The Liberal Party (Partido Liberal, PL) was a centrist political party of Chile that existed from 1998 to 2002.

== History ==

In December 1998, a group of young registered the Liberal Party (PL) in three regions of Chile, gathering more than 11,000 members. The registration process was conducted by Pedro Correa, Patricio Rosende and Waldo Carrasco.

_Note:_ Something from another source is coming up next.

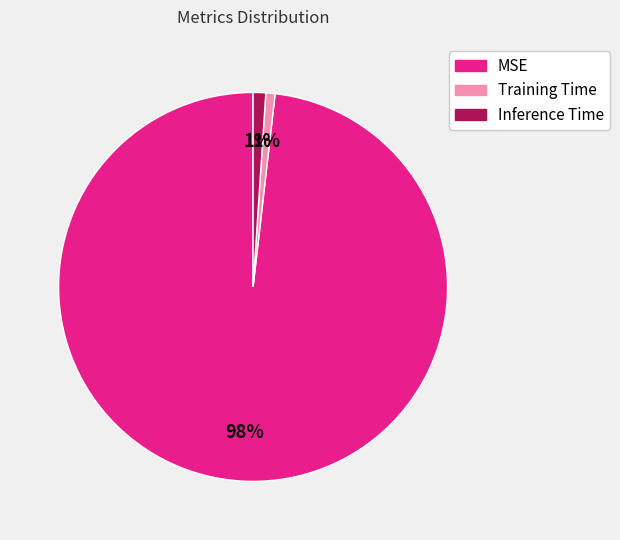

True or false: MSE accounts for 98% of the total.

True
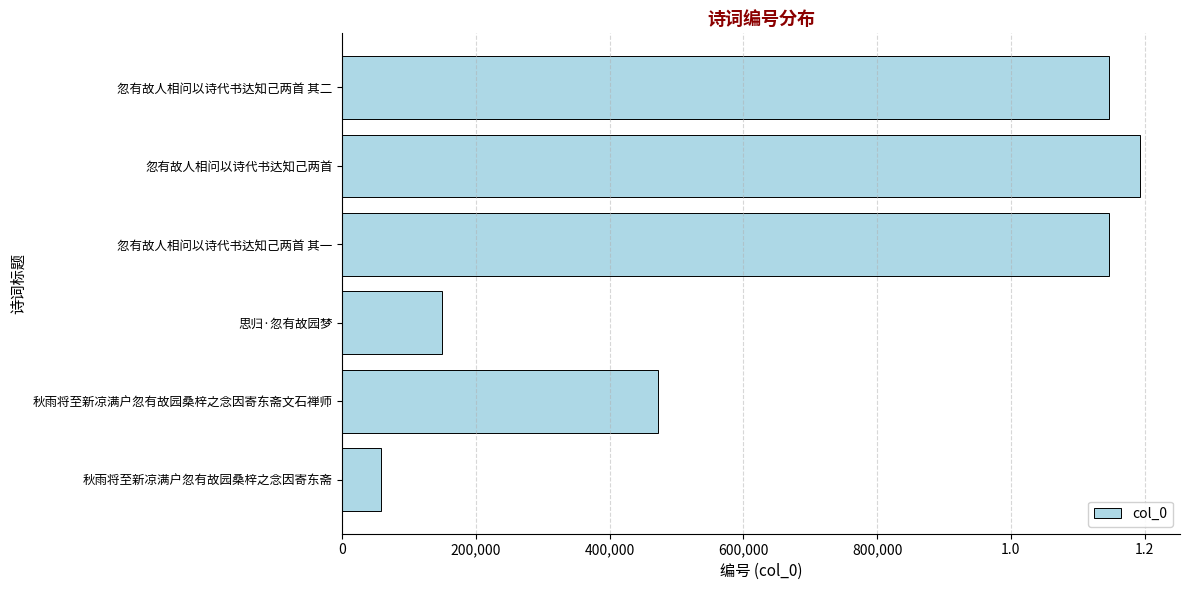

Does the chart contain any negative values?

No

The new party adopted the slogan "To refound society" as a symbol and a yellow star on a blue background with the words "Liberal Party" at the bottom.

In 1999 the Liberal Party, then headed by Adolfo Ballas, decided to support the presidential candidacy of Ricardo Lagos, to which a dissident faction that formed the Democratic Liberal Movement, which supported the candidacy of Joaquín Lavín, then dissolve and integrate formed the National Renewal party.

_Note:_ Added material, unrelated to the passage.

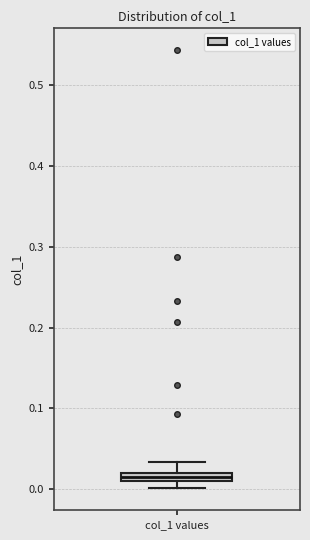

Where is the lower edge of the box for col_1 values on the y-axis? The values are not printed on the chart, so give them approximately, as read against the axis.

0.01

The Liberal Party was re-registered as a political party legally constituted before the Electoral Service of Chile on March 17, 2000, after having taken steps to your re-enrollment in 1998. That same year was elected Armando Jaramillo Lyon as its president, and Party joined the electoral coalition Concertación for municipal elections.

In 2001 the Liberal Party signed its own list in parliamentary elections. Failing to 5% minimum, the party tried to save his life by a proposed merger with the Union of the Centrist Center (UCC) in March 2002, however, it did not have the unanimous support of the party, which did not materialize. Finally, registration was expired in the Electoral Service on May 3, 2002.